How to get a more compact form of the above probability? Specifically, is it consistent with my manual calculation (which may be wrong)?

Answer 1

The approach that kguler suggest in your precedent question is completely suitable for the current one:

FindSequenceFunction[Table[With[{
       d1 = HypoexponentialDistribution[Flatten[Table[{λ, μ}, {i - 1}]]],
       d2 = HypoexponentialDistribution[{λ, μ}],
       d3 = ExponentialDistribution[μ], 
       d = ExponentialDistribution[λ]},
      Probability[l1 + l3 < l < l1 + l2 + l3, 
        {l1 \[Distributed] d1, l2 \[Distributed] d2, 
         l3 \[Distributed] d3, l \[Distributed] d}]], {i, 2, 5}]][m - 1] // Simplify //
      AbsoluteTiming

$\left\{108.573200,\frac{2^{-m} (2 \lambda +\mu ) \left(\frac{\mu }{\lambda +\mu }\right)^m}{\lambda +\mu }\right\}$

Of course ErlangDistribution can also be used, and it's faster than the above approach actually:

FindSequenceFunction[
    Table[Probability[
      a + s < middle < a + aadd + s + sadd, 
      {a \[Distributed] ErlangDistribution[i, λ], 
       s \[Distributed] ErlangDistribution[i + 1, μ], 
       aadd \[Distributed] ExponentialDistribution[λ], 
       sadd \[Distributed] ExponentialDistribution[μ], 
       middle \[Distributed] ExponentialDistribution[λ]}], 
       {i, 4}]][m - 1] // Simplify // AbsoluteTiming

$\left\{37.932000,\frac{2^{-m} (2 \lambda +\mu ) \left(\frac{\mu }{\lambda +\mu }\right)^m}{\lambda +\mu }\right\}$

You can use ParallelTable instead of Table to speed up even more.

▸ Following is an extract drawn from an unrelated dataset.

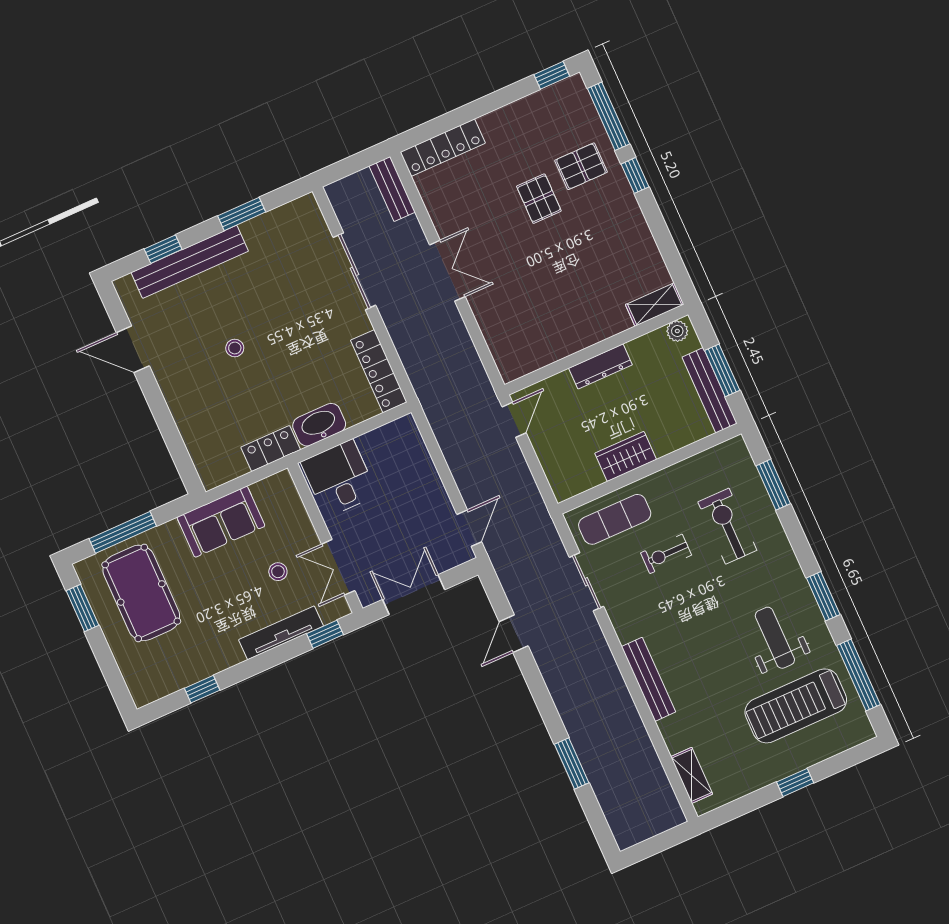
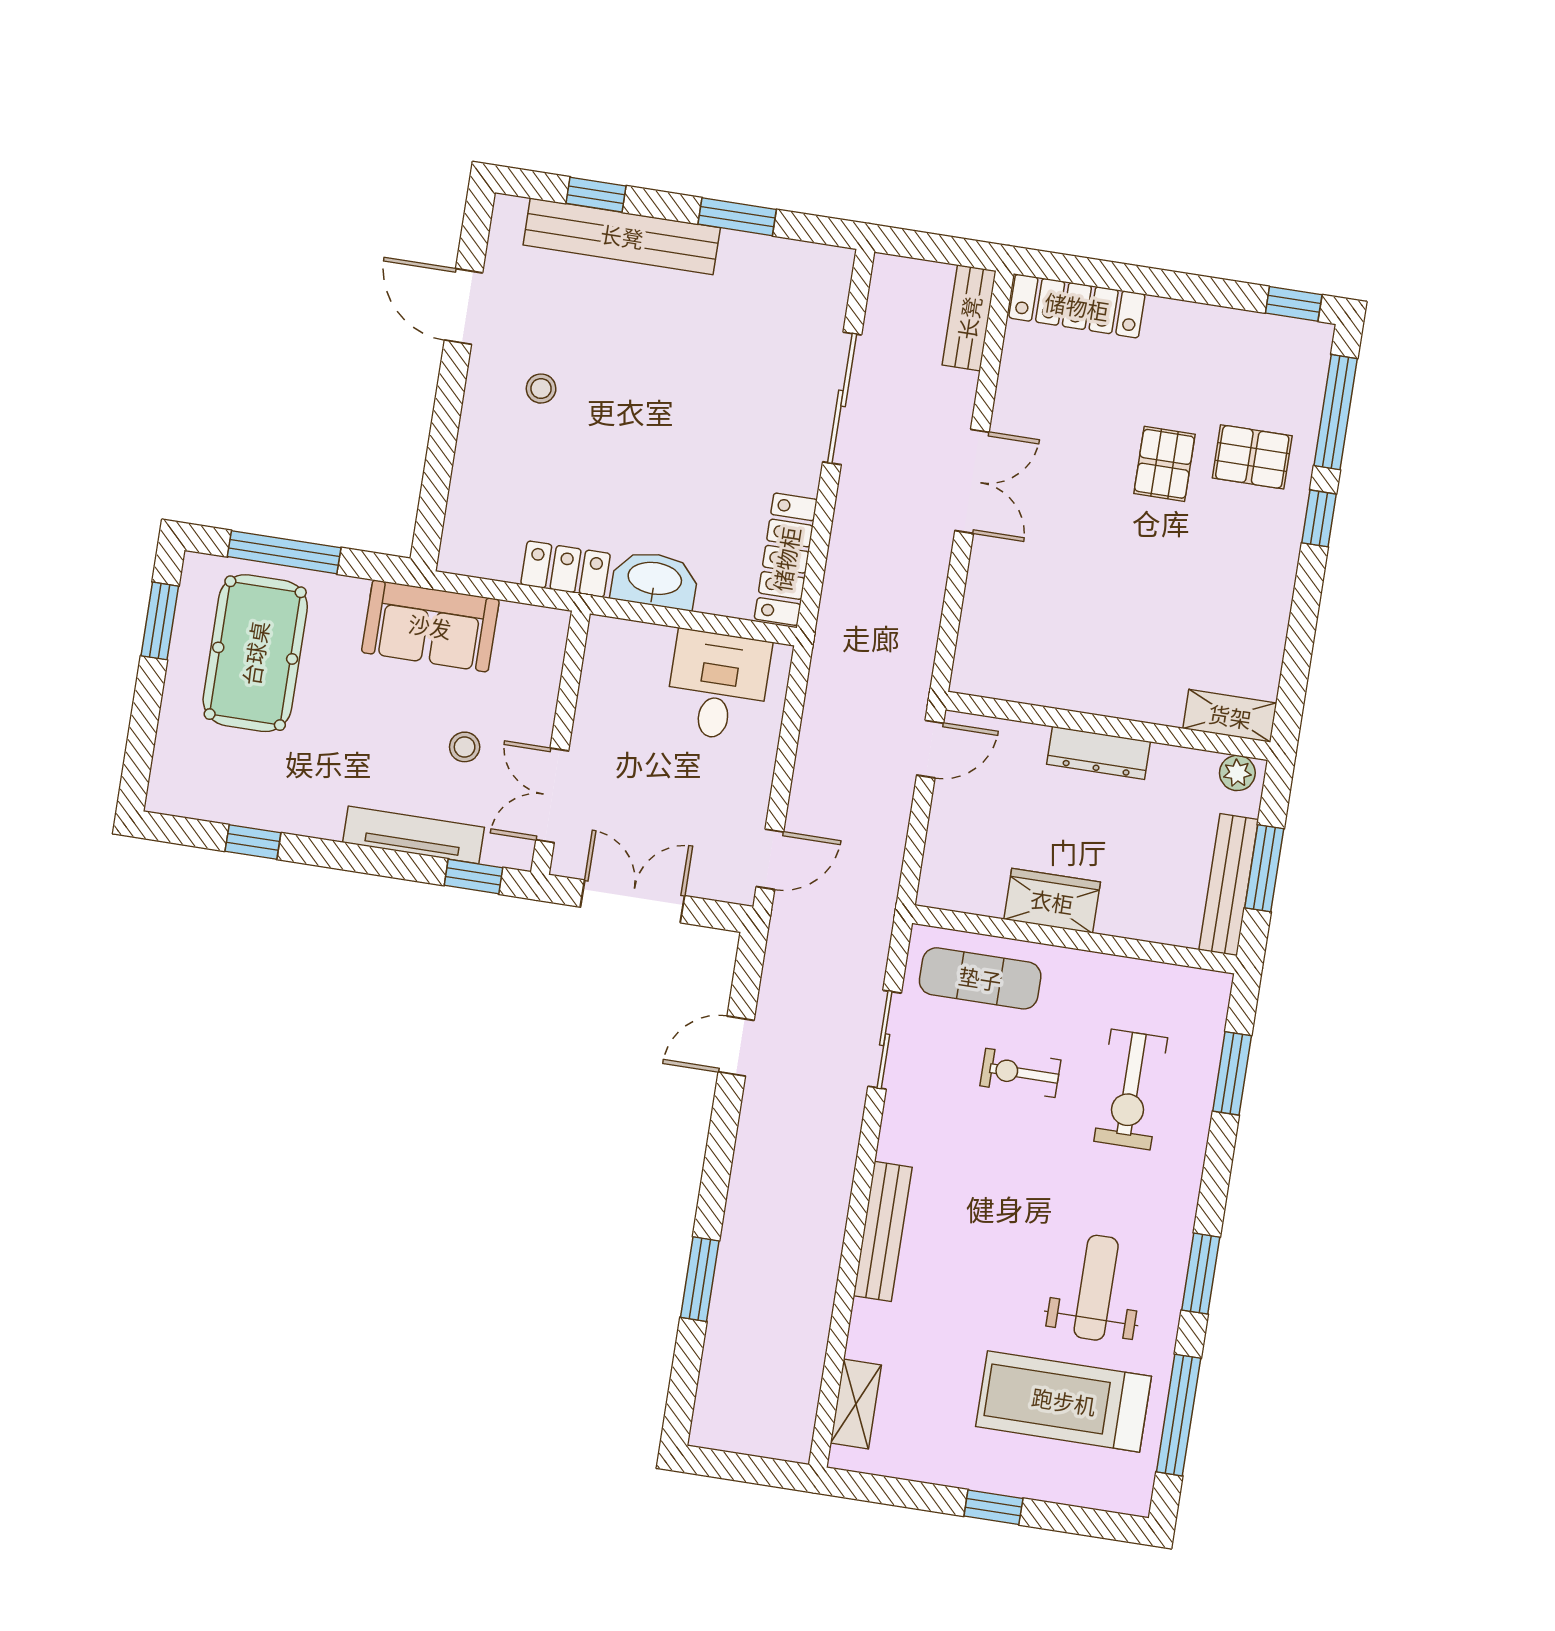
stool: (235, 348) -> (541, 389), moved
desk: (339, 478) -> (718, 686), moved
exercise bike: (727, 526) -> (1131, 1090), turned 180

BTW, there exists a more straight-forward but much slower approach:

With[{i = 2}, Probability[
   Total@Array[a, i - 1] + Total@Array[s, i] <l< Total@Array[a, i] + Total@Array[s, i + 1], 
   Join[{l \[Distributed] ExponentialDistribution[λ]}, 
    a[#] \[Distributed] ExponentialDistribution[λ]&/@Range[i], 
    s[#] \[Distributed] ExponentialDistribution[μ]&/@Range[i + 1]]]] // AbsoluteTiming

$\left\{96.188400,\frac{\mu ^2 (2 \lambda +\mu )}{4 (\lambda +\mu )^3}\right\}$